O novo decreto do Executivo, publicado em maio passado e destinado a promover a substituição das importações alimentares, entra em vigor esta sexta-feira, 26 de junho. A partir de agora, os importadores de carne de aves, carne de porco, arroz, açúcar refinado e tilápia terão de adquirir pelo menos 20% dos volumes que pretendem importar junto de produtores locais. Esta condição passa a ser obrigatória para obter ou renovar uma licença de importação.

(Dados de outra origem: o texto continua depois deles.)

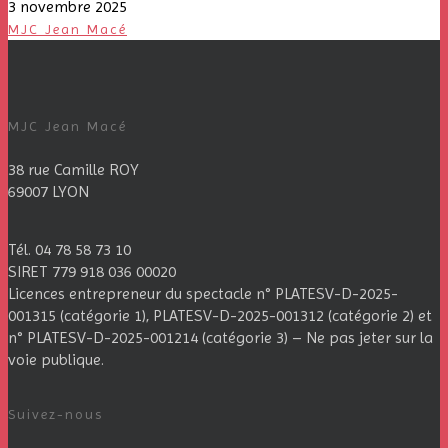
3 novembre 2025
MJC Jean Macé
MJC Jean Macé
38 rue Camille ROY
69007 LYON
Tél. 04 78 58 73 10
SIRET 779 918 036 00020
Licences entrepreneur du spectacle
n° PLATESV-D-2025-
001315 (catégorie 1), PLATESV-D-2025-001312 (catégorie 2) et
n° PLATESV-D-2025-001214 (catégorie 3) – Ne pas jeter sur la
voie publique.
Suivez-nous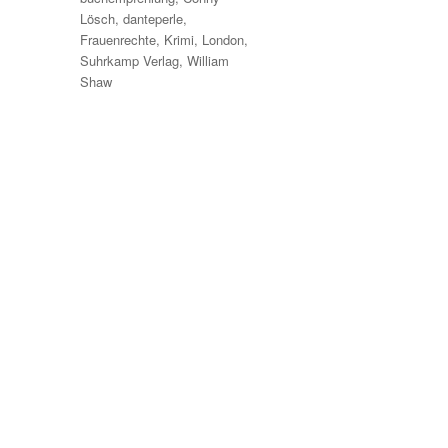
Lösch
,
danteperle
,
Frauenrechte
,
Krimi
,
London
,
Suhrkamp Verlag
,
William
Shaw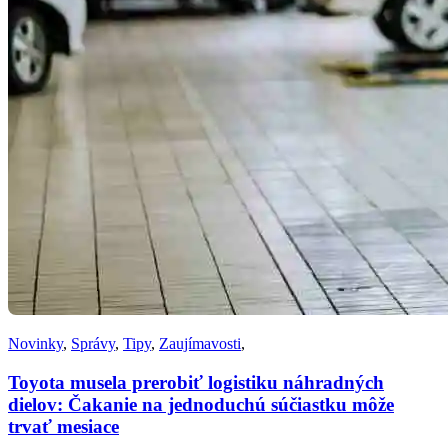
Novinky
,
Správy
,
Tipy
,
Zaujímavosti
,
Toyota musela prerobiť logistiku náhradných
dielov: Čakanie na jednoduchú súčiastku môže
trvať mesiace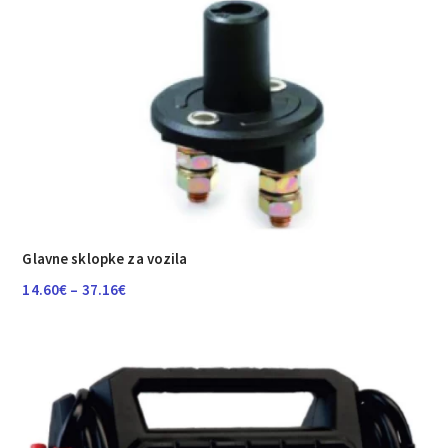
Glavne sklopke za vozila
Raspon
14.60
€
–
37.16
€
cijena:
od
14.60€
do
37.16€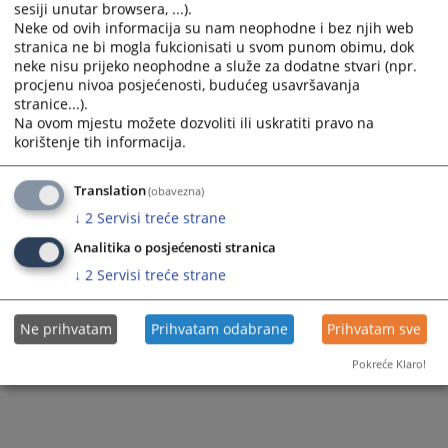
sesiji unutar browsera, ...).
Neke od ovih informacija su nam neophodne i bez njih web
stranica ne bi mogla fukcionisati u svom punom obimu, dok
neke nisu prijeko neophodne a služe za dodatne stvari (npr.
procjenu nivoa posjećenosti, budućeg usavršavanja
stranice...).
Na ovom mjestu možete dozvoliti ili uskratiti pravo na
korištenje tih informacija.
Translation
(obavezna)
↓
2
Servisi treće strane
Analitika o posjećenosti stranica
↓
2
Servisi treće strane
Ne prihvatam
Prihvatam odabrane
Prihvatam sve
Pokreće Klaro!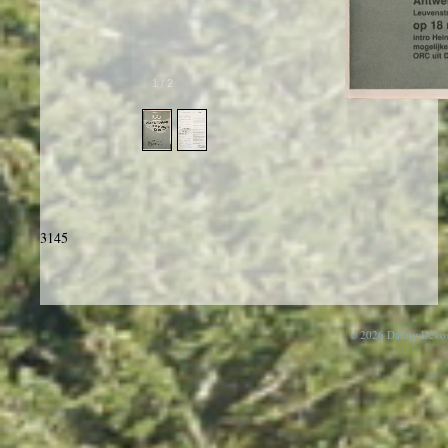
1
/
2
3145
© 2026 Danny Devos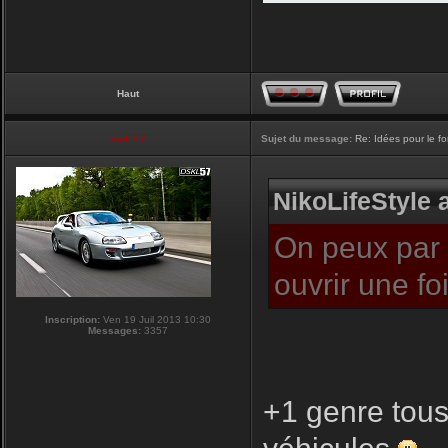
Haut
touti-17
Sujet du message:
Re: Idées pour le f
NikoLifeStyle a
On peux par c
ouvrir une f
Inscription:
Ven 19 Juil 2013 10:30
Messages:
3357
+1 genre tous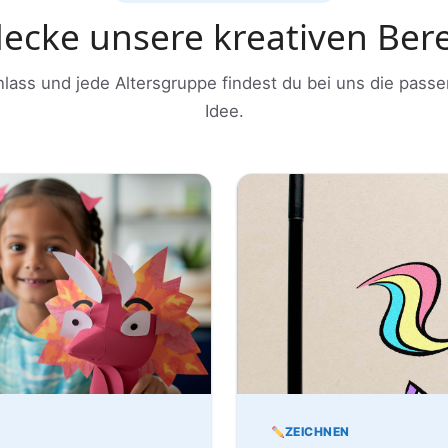
ecke unsere kreativen Ber
nlass und jede Altersgruppe findest du bei uns die passe
Idee.
ZEICHNEN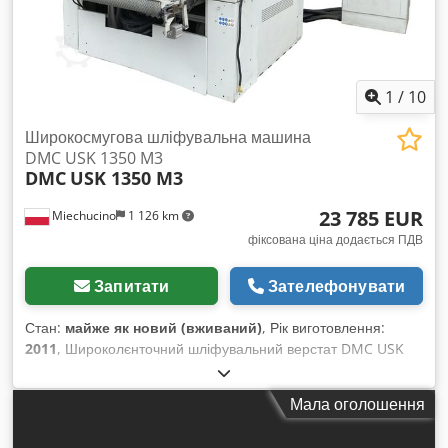
1
/
10
Широкосмугова шліфувальна машина
DMC USK 1350 M3
DMC
USK 1350 M3
23 785 EUR
Miechucino
1 126 km
фіксована ціна додається ПДВ
Запитати
Зателефонувати
Стан:
майже як новий (вживаний)
, Рік виготовлення:
2011
, Широколєнточний шліфувальний верстат DMC USK
1350 M3 – виробництва Італії – поперечний агрегат, так
званий «сержант» – рік випуску 2011 – електричний та
Мала оголошення
пневматичний іонізатор ТЕХНІЧНІ ХАРАКТЕРИСТИКИ:
Ширина шліфування: 1350 мм Висота шліфування: 4–170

Na prática, um operador que pretenda importar 100 toneladas de frango terá de provar que comprou ou contratualizou 20 toneladas de produção nacional antes de ser autorizado a importar as restantes 80 toneladas.
No âmbito da aplicação desta medida, os importadores deverão apresentar provas escritas das suas compras no mercado interno, nomeadamente faturas eletrónicas, contratos de fornecimento ou guias de entrega.
O decreto prevê igualmente uma maior valorização dos produtos nacionais nos pontos de venda e autoriza o Ministério da Indústria e Comércio a alargar a lista de produtos abrangidos em função da capacidade produtiva do país.
Um esforço que vem de longe
Embora esta política tenha oficialmente como objetivo incentivar os investimentos na produção nacional, ela insere-se numa estratégia iniciada há vários anos. O novo mecanismo prolonga um decreto de outubro de 2023 que alargava o regime jurídico das exigências de abastecimento local, reforçando simultaneamente os incentivos aos produtores envolvidos na iniciativa «Made in Angola».
Esse texto já determinava que qualquer pessoa que pretendesse importar produtos deveria dar prioridade às compras junto de produtores nacionais e demonstrar que as possibilidades de fornecimento local tinham sido esgotadas. Substituía, por sua vez, o antigo quadro de substituição das importações criado pelo Decreto n.º 23/19, que entrou em vigor em 14 de janeiro de 2019.
Este regime anterior dava prioridade aos bens produzidos em Angola, exigindo aos importadores que comprovassem a ausência do produto no mercado interno ou a existência de um contrato de compra com um fornecedor nacional. O objetivo declarado era reduzir a dependência das importações, estimulando a produção interna em 54 categorias de produtos.
Embora este quadro jurídico continue oficialmente em vigor, a sua aplicação foi adiada por tempo indeterminado devido à pressão dos importadores e da comunidade diplomática, com o objetivo de preservar a conformidade do país com os seus compromissos comerciais internacionais.
Uma dependência persistente e um desafio pela frente?
No terreno, este reforço do quadro regulamentar ainda não se traduziu num verdadeiro crescimento do setor agrícola. Apesar do elevado potencial de desenvolvimento, com cerca de 35 milhões de hectares de terras aráveis, as importações alimentares continuam a pesar fortemente na balança comercial.
Segundo dados do Departamento de Agricultura dos Estados Unidos (USDA), o país da África Austral importou cerca de 2,1 mil milhões de dólares em produtos agrícolas e alimentares em 2024, um aumento de 19% face ao ano anterior. A carne de aves representa o principal produto importado, com 277 milhões de dólares, seguida pelo arroz (242 milhões), trigo (237 milhões) e carne bovina (60 milhões). Atualmente, a produção nacional de várias cadeias produtivas ainda cobre apenas uma pequena parte da procura interna.
De acordo com o USDA, cerca de 90% do consumo nacional de arroz continua dependente das importações. No caso das aves, a produção local deverá cobrir aproximadamente 20% das necessidades em 2026, contra 12,3% em 2021, o que demonstra uma evolução significativa. Angola continua, além disso, a ser o principal mercado africano para a carne de aves norte-americana e o nono destino mundial.
Perante esta situação, a entidade norte-americana considera que a nova medida poderá aumentar os custos de transação dos importadores e provocar tensões no abastecimento do mercado. Outros observadores destacam igualmente que a sua aplicação poderá permanecer limitada a curto prazo, devido às capacidades produtivas ainda insuficientes, elas próprias condicionadas pelo reduzido apoio público ao setor agrícola.
Enquanto se aguardam os primeiros efeitos desta reforma, importa notar que o governo angolano não é o único a recorrer a este tipo de instrumento para estruturar as suas cadeias agrícolas.
No Gana, o ministro da Agricultura anunciou no início de junho a criação de um mecanismo de controlo das importações de arroz. Os importadores deste cereal terão agora de demonstrar uma colaboração efetiva com a cadeia produtiva local antes de poderem beneficiar de determinadas vantagens associadas à importação.